---- Passage for review

The position sensor 48 detects the position of the shaft 124 in its moving directions. At a position at which the print object W should be held by the print object holder 40, the position sensor 48 detects whether the print object W is currently in the mounting portion 150 based on the position of the shaft 124. In case the print object W is currently not in the mounting portion 150, the shaft 124 moves by at least a predetermined distance toward the second contact portion 130, i.e., the shaft 124 moves to a position closer to the second contact portion 130 than positions of movements of the print object W and the first contact portion 120. In case the shaft 124 is not at a position closer to the second contact portion 130 than positions of movements of the print object W and the first contact portion 120, the position sensor 48 determines that the print object W is currently in the mounting portion 150. In case the shaft 124 is at a position closer to the second contact portion 130 than positions of movements of the print object W and the first contact portion 120, the position sensor 48 determines that the print object W is currently not in the mounting portion 150.
The horizontal axis rotation driver 34 rotates the print object W about a horizontally extending axis passing through the center of the print object W. The axis of rotation of the print object by the horizontal axis rotation driver 34 is parallel to the direction in which the carriage mounted with the printing unit is moved for scan. The horizontal axis rotation driver 34 is a common component for all of the twelve per-print object holders 32. The horizontal axis rotation driver 34 is coupled to and rotates the shafts 134 of the second aims 46 of the twelve per-print object holders 32. As illustrated in FIGS. 5 to 8, the horizontal axis rotation driver 34 has gears 160, a driver 162, a belt 164, gears 166, a belt 168, and pulleys 169. The gears 160 are secured to the shafts 134. The driver 162 is a motor that drives the axis of rotation to rotate. The belt 164 is hung across the gears 160 to the axis of rotation of the driver 162. The gears 166 are secured to the shafts 134 of the twelve per-print object holders 32. The belt 168 is laid around the gears 166 secured to the shafts 134 of the twelve per-print object holders 32. The belt 168 is laid around the pulleys 169. This allows the belt 168 to stay in contact with the gears 166 under certain tension.
The vertical axis rotation driver 36 rotates the print object W about a vertically extending axis passing through the center of the print object W. The horizontal axis rotation driver 34 rotates the driver 162 and transmits the rotary power of the driver 162 to the gears 160 through the belt 164. The horizontal axis rotation driver 34 thereby rotates the shafts 134 to which the gears 160 are secured, consequently rotating the second contact portions 130 via the shafts 134 to which the gears 160 are secured. The horizontal axis rotation driver 34 rotates the shafts 134 and accordingly rotates the gears 166, and further rotates the other gears 166 using the belt 168 laid around the gears 166, thereby rotating the shafts 134 of the per-print object holders 32 uncoupled to the driver 162 with the belt 164. The horizontal axis rotation driver 34 thus rotates the shafts 134 of the twelve per-print object holders 32 in conjunction with one another.

--------
---- Information supplied

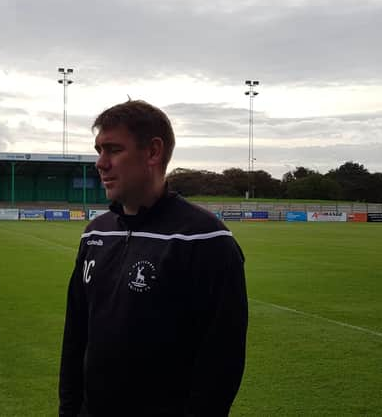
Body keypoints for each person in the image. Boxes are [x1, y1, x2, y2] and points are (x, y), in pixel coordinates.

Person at [59, 100, 248, 416]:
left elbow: (220, 364)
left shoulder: (205, 239)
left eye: (113, 150)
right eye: (98, 150)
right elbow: (76, 337)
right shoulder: (95, 233)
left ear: (153, 152)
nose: (100, 163)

--------

_Work item 1_
In the passage on the print object holder, what is the horizontal axis rotation driver's axis of rotation parallel to?
_Work item 2_
Pick up the passage on the print object holder after its last sentence and carry it further.

_Exercise response 1_
The direction in which the carriage mounted with the printing unit is moved for scan.

_Exercise response 2_
The vertical axis rotation driver 36 is a common component for all of the twelve per-print object holders 32. The vertical axis rotation driver 36 is coupled to and rotates the shafts 152 of the print object rotators 42 of the twelve per-print object holders 32. As illustrated in FIGS. 5, 6, and 9, the vertical axis rotation driver 36 has gears 170, a driver 172, a belt 174, gears 176, a belt 178, and pulleys 180. The gears 170 are secured to the shafts 152. The driver 172 is a motor that drives the axis of rotation to rotate. The belt 174 is hung across the gears 170 to the axis of rotation of the driver 172. The gears 176 are secured to the shafts 152 of the twelve per-print object holders 32. The belt 178 is laid around the gears 176 secured to the shafts 152 of the twelve per-print object holders 32. The belt 178 is laid around the pulleys 180. This allows the belt 178 to stay in contact with the gears 176 under certain tension.
The vertical axis rotation driver 36 rotates the driver 172 and transmits the rotary power of the driver 172 to the gears 170 through the belt 174. The vertical axis rotation driver 36 thereby rotates the shafts 152 to which the gears 170 are secured, consequently rotating the mounting portion 150 via the shafts 152 to which the gears 170 are secured. The vertical axis rotation driver 36 rotates the shafts 152 and accordingly rotates the gears 176, and further rotates the other gears 176 using the belt 178 laid around the gears 176, thereby rotating the shafts 152 of the per-print object holders 32 uncoupled to the driver 172 with the belt 174. The vertical axis rotation driver 36 thus rotates the shafts 152 of the twelve per-print object holders 32 in conjunction with one another.
The operation of the print object holding tool 11 is described below referring to FIGS. 10 to 12. The print object holding tool 11, when the print object W is not held therein, locates the first contact portion 120 and the second contact portion 130 at positions spaced apart, as illustrated in FIG. 10. The print object holding tool 11 moves the first contact portion 120 to a position away from the second contact portion 130 using the first mover 122, and moves the second contact portion 130 to a position away from the first contact portion 120 using the second mover 132.
With the first contact portion 120 and the second contact portion 130 being spaced apart as illustrated in FIG. 10, the print object W is mounted in the mounting portion 150 of the print object holding tool 11 as illustrated in FIG. 11. At the time, there is no contact between the print object W, the first contact portion 120, and the second contact portion 130. In the state illustrated in FIG. 11, the print object holding tool 11 rotates the mounting portion 150 using the vertical axis rotation driver 36, thereby rotating the print object W about the vertical axis as illustrated with an arrow 190.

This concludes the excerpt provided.